Türkiye AB'ye yük degil

Eger Türkiye 1996 yilinda tam üye olsaydi AB bütçesinden alacagi net katki 9.8 milyar ECU olacakti. Bu, AB ülkelerinin toplam GSMH'lerinin sadece yüzde 0.15'i kadar

Onur ÖYMEN


04_hab01.jpg        TÜRKIYE'yi AB üyeligi sürecine sokmak istemeyenlerin gerekçelerinden biri ekonomik açidan Türkiye'nin yetersizligi. Oysa diger adaylarla yapilan karsilastirmalar bunun tam aksini kanitliyor. Bazi üretim rakamlari bunu somut biçimde ortaya koyuyor.
       Türkiye'yi AB ülkeleriyle karsilastirirken bu ülkelerin AB fonlarindan büyük katkilar sagladiklarini da dikkate almak gerek. Örnegin, Yunanistan'in 1981 - 1996 yillari arasinda AB bütçesinden aldigi yardimlarin toplami 44.2 milyar ecu. Yaklasik 50 milyar dolar. 1986'da üye olan Portekiz'in 1996'ya kadar aldigi yardimlar 22.2 milyar, Ispanya'nin 64.6 milyar ECU.
       AB'ye aday sayilan Orta ve Dogu Avrupa ülkelerine 1990 - 1995 arasinda AB, çesitli ülkeler ve milletlerarasi kuruluslar tarafindan verilen yardimlarin toplami 86.5 milyar ECU. Yani 100 milyar dolara yakin.
       Türkiye Arastirmalar Merkezi'nin bir çalismasina göre, eger Türkiye 1996 yilinda tam üye olsaydi AB bütçesinden alacagi net katki 9.8 milyar ECU olacakti. Bu, AB ülkelerinin toplam GSMH'lerinin sadece yüzde 0.15'i kadar. Yani Türkiye'nin üyeliginin AB'ye büyük bir yük yükleyecegi iddiasi da dogru degil.

Yabanci sermaye niçin gelmiyor?

       1996 yilinda dünyadaki dogrudan yabanci yatirimlarin toplami 349 milyar dolar. Çin bu pastadan 42.3 milyar dolar aliyor. Brezilya ile Singapur'un payi 9.5 milyar dolar. Endonezya 8, Meksika 7 ve Malezya 5.3 milyar dolar aliyor. 1995 yilinda Türkiye'ye gelen yabanci sermaye ise 378 milyon dolardan ibaret. Firmalar hangi ülkelere yatirim yapacaklarini kendileri kararlastiriyorlar ama Türkiye'ye niçin yeterince yabanci sermaye gelmedigini merak edenlerin yatirimci firmalarin çesitli garanti ve tesvik sistemleriyle kendi ülkelerince nasil yönlendirildigini de arastirmalari gerekiyor. Bir de uluslararasi degerlendirme kuruluslarinin verdikleri notlar var. Yüksek not alan ülkeler yabanci sermaye için de çekim merkezi oluyor. Ama bu degerlendirmeler her zaman isabetli mi? Türkiye'nin birçok bakimdan AB'ye aday ülkelerin hepsinden üstün oldugu kanitlandi. Oysa Bulgaristan hariç, hepsine verilen not Türkiye'den yüksek. Bu yil büyük bir ekonomik krize giren ülkelerden Endonezya'ya geçen yil Temmuz ayinda verilen not Türkiye'den dört basamak, Kore'nin notu ise 10 basamak yukaridaydi.

**Verilen Satırlar:**

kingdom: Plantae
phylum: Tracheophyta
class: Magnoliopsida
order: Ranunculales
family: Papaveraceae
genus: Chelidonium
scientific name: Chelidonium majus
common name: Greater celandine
...
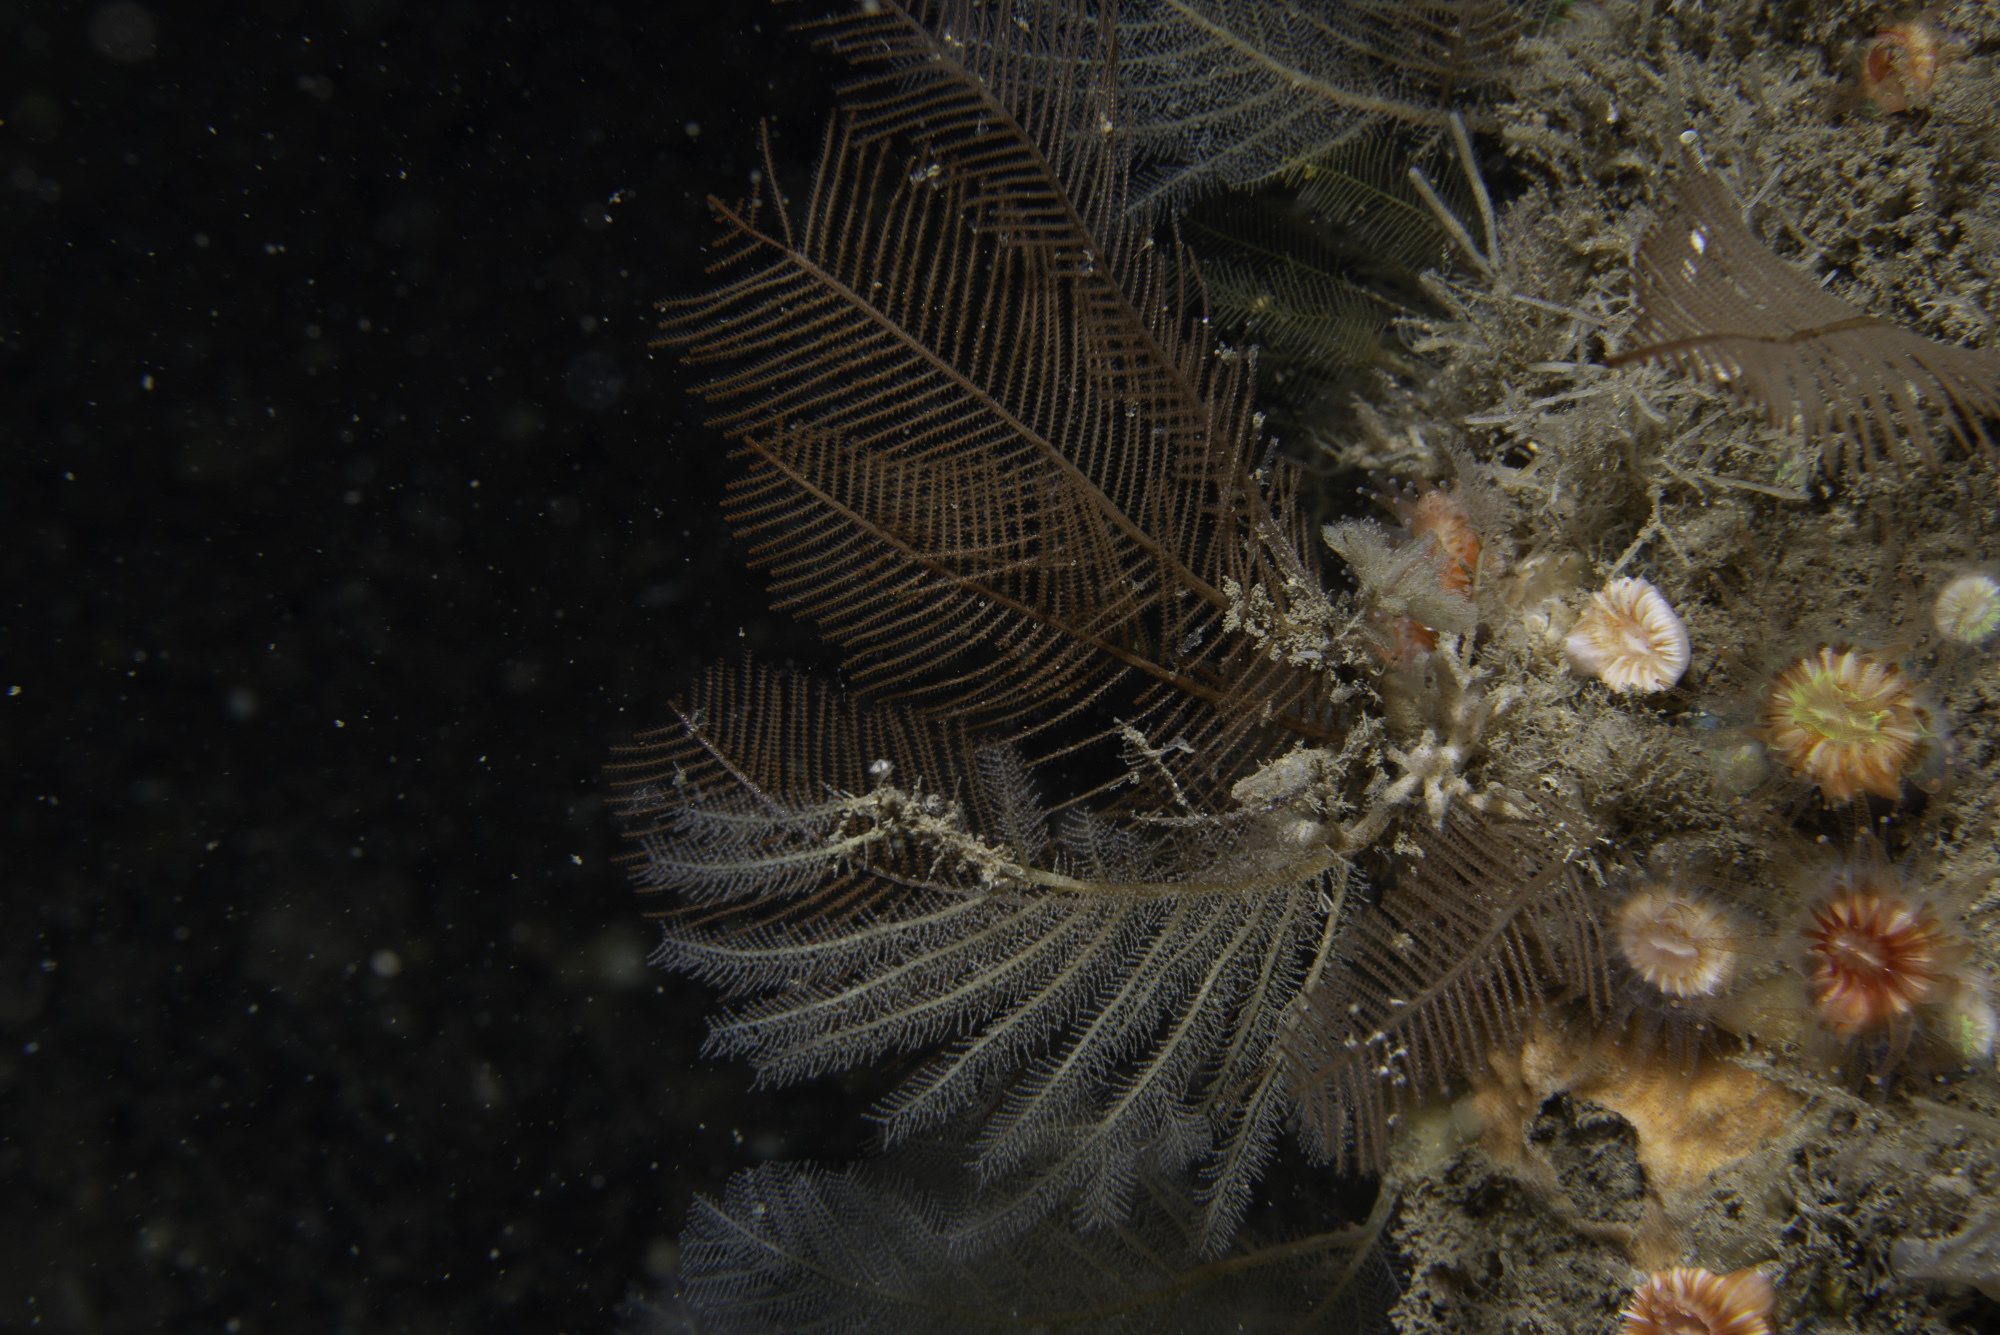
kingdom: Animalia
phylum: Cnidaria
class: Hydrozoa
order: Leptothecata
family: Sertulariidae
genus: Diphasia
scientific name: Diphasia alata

**Yapılacak İşler:**
A - Türkiye'nin AB üyeliğine dair yazıya göre Portekiz 1996'ya kadar AB bütçesinden ne kadar yardım aldı?
B - Türkiye'nin AB üyeliğine dair yazı, Türkiye'nin üyeliğinin AB'ye büyük bir yük getireceği iddiasını neden yanlış buluyor? Bir ile üç cümle arasında açıklayın.
C - Türkiye'nin AB üyeliğine dair yazıyı kaldığı yerden sürdürün.
Satırların bu çalışmayla hiçbir ilgisi yoktur.

**Görev Sonuçları:**
A - 22.2 milyar ECU.

B - Türkiye Araştırmalar Merkezi'nin çalışmasına göre Türkiye 1996'da tam üye olsaydı AB bütçesinden alacağı net katkı 9.8 milyar ECU olacaktı. Bu miktar, AB ülkelerinin toplam GSMH'lerinin yalnızca yüzde 0.15'i kadardır.

C -
Adaylari kiyaslayan rapor

       Merkezi Brüksel'de bulunan Avrupa Iliskileri Merkezi (Centre de Relations Europeennes, CRE), Türkiye'yi AB üyeligine aday diger ülkelerle ekonomik açidan karsilastiran bir çalisma yapti. Bu arastirmanin sonuçlari 200 sayfalik bir rapor halinde yayinlandi. Varilan genel sonuç söyle:
       "Kopenhag zirvesinde ortaya konulan her üç kriter açisindan da Türkiye, AB'ye aday olan Orta ve Dogu Avrupa ülkeleri arasinda en iyi durumdadir." (CRE, La Turquie, 10 Ans Apres sa Demande d'Adhesion a l'Union Europeenne, s. 120 - 121)
       Rapordaki bilgilerin ve yapilan karsilastirmalarin ortaya çikardigi gerçek su ki, eger AB çitayi Türkiye'nin asamayacagi kadar yüksege koyarsa bu çitanin üzerinden hiçbir aday geçemez.
       Kuskusuz yukarida belirtilen hususlar Türkiye'nin ekonomik alanda hiçbir sorunu olmadigini göstermiyor. Tam tersine Türkiye'nin, basta enflasyon olmak üzere, kamu açiklari, gelir dagilimi bozukluklari, kamu gelirlerinin yetersizligi, iç ve dis borçlar gibi pek çok sorunu var. Ancak bu sorunlari irdelerken de Türkiye'deki durumu ideal ölçülere göre degil baska ülkelerle karsilastirmali olarak ele almak gerekir. Böyle bir arastirma Türkiye'nin durumunun, örnegin issizlik gibi bazi alanlarda yalniz aday ülkelerden degil, bir kisim AB üyesi ülkeden daha kötü olmadigini ortaya koyuyor.
       Buna karsilik gelir dagiliminda Türkiye OECD ülkeleri içinde en geri siralarda. Vergi gelirlerinin GSMH'ye oraninda da Türkiye Avrupa'nin en alt sirasinda yer aliyor. Türkiye'de bu oran Avrupa ortalamasinin yaklasik yarisi kadar. Türkiye, örnegin Ispanya oraninda vergi toplayabilse kamu gelirlerini yilda yaklasik 16 milyar dolar artirabilir.
       Türkiye'yi AB'ye aday ülkelerle karsilastirirken, 1993 Maastricht Antlasmasi'ndan sonra AB'nin bir savunma boyutu kazanmayi kararlastirdigini da unutmamak gerek. Asker sayisi açisindan dünyada 7. sirada gelen, silah, teçhizat ve egitim açisindan ise daha da ileri düzeyde bulunan Türk ordusunun gücünün de dikkate alinmasi gerekiyor. AB'ye öncelikle aday olmasi öngörülen üç ülkenin toplam savunma güçleri Türkiye'nin yarisindan az.

Bunlari biliyor musunuz?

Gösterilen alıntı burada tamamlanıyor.